The grant of a new trial in cases such as this evidences, inter alia, three things — (1) why the Courts have a colossal, overwhelming and constantly increasing backlog of cases, (2) why crime is sweeping our Country like a tidal wave, because there is no quick and certain punishment and no effective deterrent to crime, and (3) why recent Court-created, unrealistic, procriminal legal technicalities, which are made of Judicial straw[*] and then often applied retroactively, merely serve to delay, impede, impair and make a mockery of Justice.

I very vigorously dissent.

NOTES

[1] Act of January 25, 1966, P.L. (1965) 1580, 19 P.S. § 1180-1 et seq.

[2] Appellant advances numerous other reasons as to why he should be granted new trials. With respect to his trial upon Bill No. 191, he claims that the trial court erred in failing to instruct the jury of the limited purpose for which it might properly consider the Commonwealth's evidence of his prior unrelated criminal acts and in giving a faulty and confusing instruction regarding the presumption of intent to kill which arises from the firing of a gun at a vital part of another human body. With respect to Bill No. 192, appellant contends that the trial court erred in charging the jury that it was irrelevant who fired the fatal shot. With respect to both trials, appellant asserts that the introduction of evidence of his prior unrelated criminal acts constituted a per se violation of due process and that the trial court erred in not submitting to the jury the question of the voluntariness of his hospital statements and in exhibiting bias against the defense in the presence of the jury. Because we are awarding new trials on other grounds discussed above, we need not and do not pass upon any of these other asserted errors.
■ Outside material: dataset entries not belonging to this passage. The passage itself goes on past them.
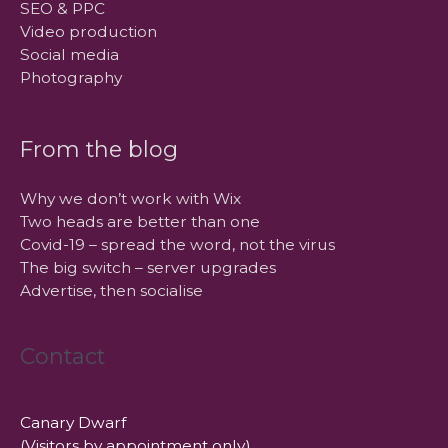
SEO & PPC
Video production
Social media
Photography
From the blog
Why we don’t work with Wix
Two heads are better than one
Covid-19 – spread the word, not the virus
The big switch – server upgrades
Advertise, then socialise
Contact
Canary Dwarf
(Visitors by appointment only)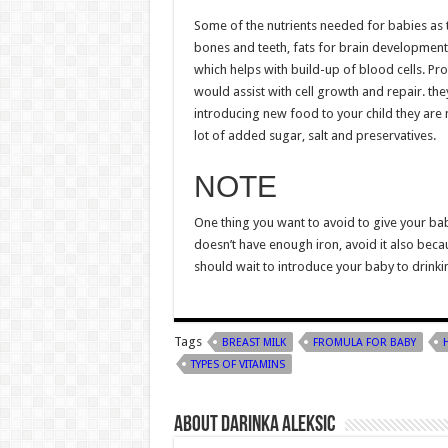
Some of the nutrients needed for babies as t
bones and teeth, fats for brain development he
which helps with build-up of blood cells. Pr
would assist with cell growth and repair. th
introducing new food to your child they are 
lot of added sugar, salt and preservatives.
NOTE
One thing you want to avoid to give your bab
doesn’t have enough iron, avoid it also becau
should wait to introduce your baby to drinki
Tags
BREAST MILK
FROMULA FOR BABY
TYPES OF VITAMINS
About Darinka Aleksic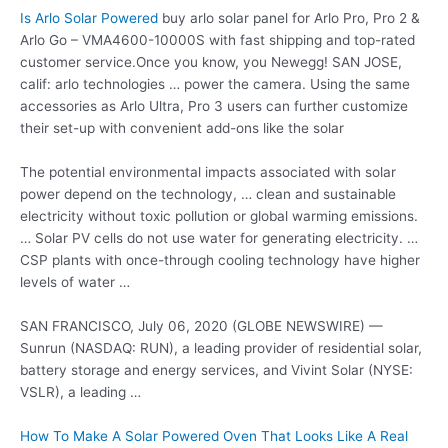
Is Arlo Solar Powered
buy arlo solar panel for Arlo Pro, Pro 2 &
Arlo Go – VMA4600-10000S with fast shipping and top-rated
customer service.Once you know, you Newegg! SAN JOSE,
calif:
arlo technologies … power
the camera. Using the same
accessories as Arlo Ultra, Pro 3 users can further customize
their set-up with convenient add-ons like the solar
The potential environmental impacts associated with solar
power depend on the technology, … clean and sustainable
electricity without toxic pollution or global warming emissions.
… Solar PV cells do not use water for generating electricity. …
CSP plants with once-through cooling technology have higher
levels of water …
SAN FRANCISCO, July 06, 2020 (GLOBE NEWSWIRE) —
Sunrun (NASDAQ: RUN), a leading provider of residential solar,
battery storage and energy services, and Vivint Solar (NYSE:
VSLR), a leading …
How To Make A Solar Powered Oven That Looks Like A Real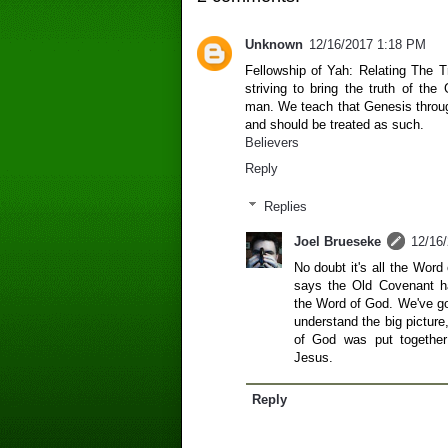
Unknown
12/16/2017 1:18 PM
Fellowship of Yah: Relating The 
striving to bring the truth of the
man. We teach that Genesis through
and should be treated as such.
Believers
Reply
Replies
Joel Brueseke
12/16
No doubt it's all the Wo
says the Old Covenant h
the Word of God. We've got
understand the big pictur
of God was put together 
Jesus.
Reply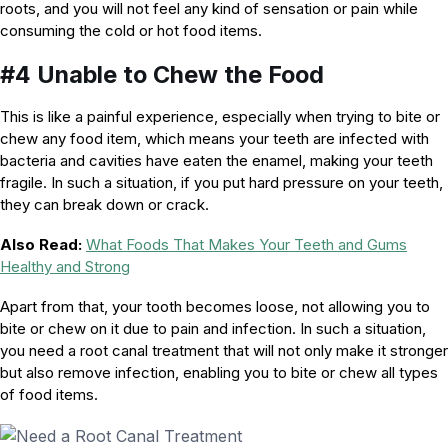
roots, and you will not feel any kind of sensation or pain while
consuming the cold or hot food items.
#4 Unable to Chew the Food
This is like a painful experience, especially when trying to bite or
chew any food item, which means your teeth are infected with
bacteria and cavities have eaten the enamel, making your teeth
fragile. In such a situation, if you put hard pressure on your teeth,
they can break down or crack.
Also Read:
What Foods That Makes Your Teeth and Gums
Healthy and Strong
Apart from that, your tooth becomes loose, not allowing you to
bite or chew on it due to pain and infection. In such a situation,
you need a root canal treatment that will not only make it stronger
but also remove infection, enabling you to bite or chew all types
of food items.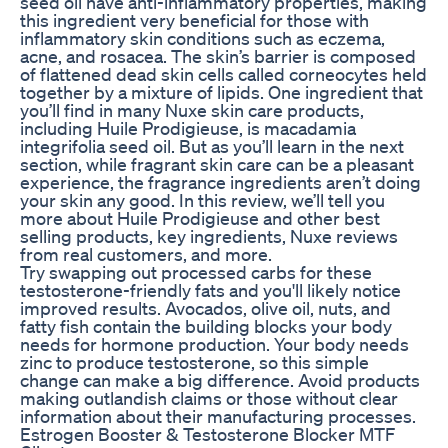
seed oil have anti-inflammatory properties, making
this ingredient very beneficial for those with
inflammatory skin conditions such as eczema,
acne, and rosacea. The skin’s barrier is composed
of flattened dead skin cells called corneocytes held
together by a mixture of lipids. One ingredient that
you’ll find in many Nuxe skin care products,
including Huile Prodigieuse, is macadamia
integrifolia seed oil. But as you’ll learn in the next
section, while fragrant skin care can be a pleasant
experience, the fragrance ingredients aren’t doing
your skin any good. In this review, we’ll tell you
more about Huile Prodigieuse and other best
selling products, key ingredients, Nuxe reviews
from real customers, and more.
Try swapping out processed carbs for these
testosterone-friendly fats and you'll likely notice
improved results. Avocados, olive oil, nuts, and
fatty fish contain the building blocks your body
needs for hormone production. Your body needs
zinc to produce testosterone, so this simple
change can make a big difference. Avoid products
making outlandish claims or those without clear
information about their manufacturing processes.
Estrogen Booster & Testosterone Blocker MTF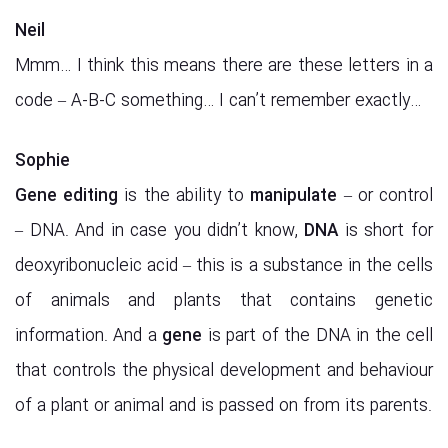
Neil
Mmm… I think this means there are these letters in a
code – A-B-C something… I can’t remember exactly…
Sophie
Gene
editing
is the ability to
manipulate
– or control
– DNA. And in case you didn’t know,
DNA
is short for
deoxyribonucleic acid – this is a substance in the cells
of animals and plants that contains genetic
information. And a
gene
is part of the DNA in the cell
that controls the physical development and behaviour
of a plant or animal and is passed on from its parents.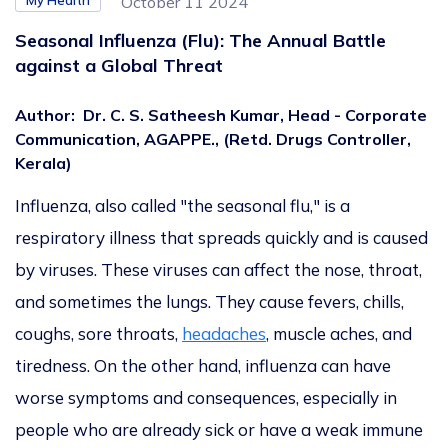
My Health
October 11 2024
Seasonal Influenza (Flu): The Annual Battle
against a Global Threat
Author
:
Dr. C. S. Satheesh Kumar, Head - Corporate
Communication, AGAPPE., (Retd. Drugs Controller,
Kerala)
Influenza, also called "the seasonal flu," is a
respiratory illness that spreads quickly and
is caused
by viruses.
These viruses can affect the nose, throat,
and sometimes the lungs. They cause fevers, chills,
coughs, sore throats,
headaches
, muscle aches, and
tiredness. On the other hand, influenza can have
worse symptoms and consequences, especially in
people who are already sick or have a weak immune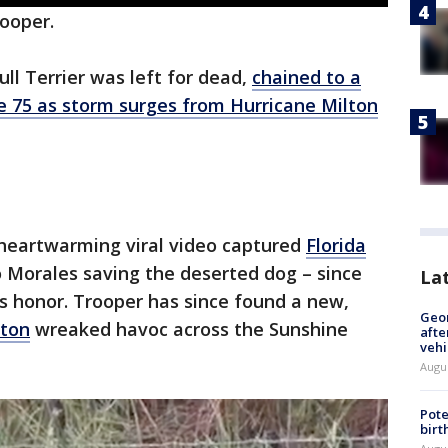
rooper.
l Terrier was left for dead,
chained to a
e 75 as storm surges from Hurricane Milton
heartwarming viral video captured
Florida
 Morales saving the deserted dog – since
La
s honor. Trooper has since found a new,
Geo
lton
wreaked havoc across the Sunshine
afte
vehi
Augu
Pote
birt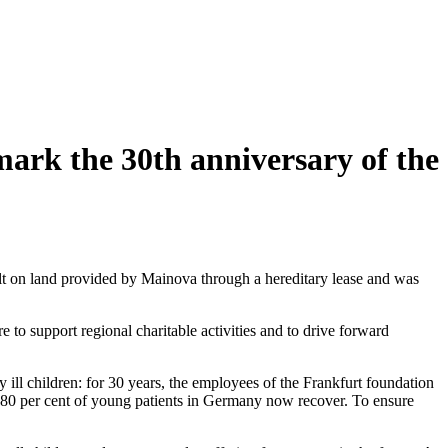
mark the 30th anniversary of the
t on land provided by Mainova through a hereditary lease and was
o support regional charitable activities and to drive forward
ill children: for 30 years, the employees of the Frankfurt foundation
d 80 per cent of young patients in Germany now recover. To ensure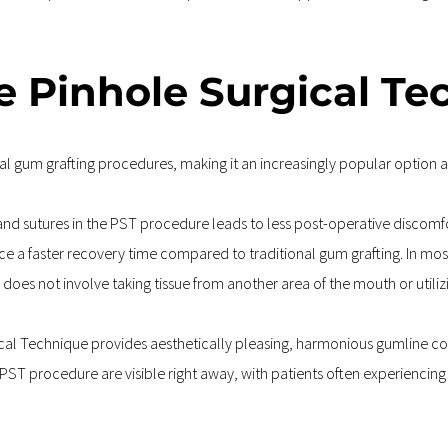
he Pinhole Surgical T
l gum grafting procedures, making it an increasingly popular option a
and sutures in the PST procedure leads to less post-operative discomfor
ce a faster recovery time compared to traditional gum grafting. In most 
does not involve taking tissue from another area of the mouth or utilizing
cal Technique provides aesthetically pleasing, harmonious gumline co
e PST procedure are visible right away, with patients often experiencin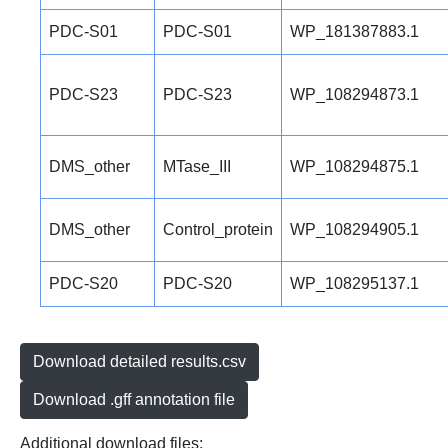
PDC-S01
PDC-S01
WP_181387883.1
PDC-S23
PDC-S23
WP_108294873.1
DMS_other
MTase_III
WP_108294875.1
DMS_other
Control_protein
WP_108294905.1
PDC-S20
PDC-S20
WP_108295137.1
Download detailed results.csv
Download .gff annotation file
Additional download files:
[*] About the only things defendant forgot to allege was that his confession was not voluntarily, knowingly and intelligently made and that he was and always had been some kind of a psychotic with a small I.Q. and that he was incapable of forming an intent, or knowing what he was doing, or that he blacked out and could not remember anything, or that his counsel was ineffective, or that both the district attorney and the trial Judge violated several provisions of the Constitution or committed many prejudicial errors which necessitated a new trial or a discharge.

[*] See the dissenting Opinions of many Justices of the Supreme Court of the United States.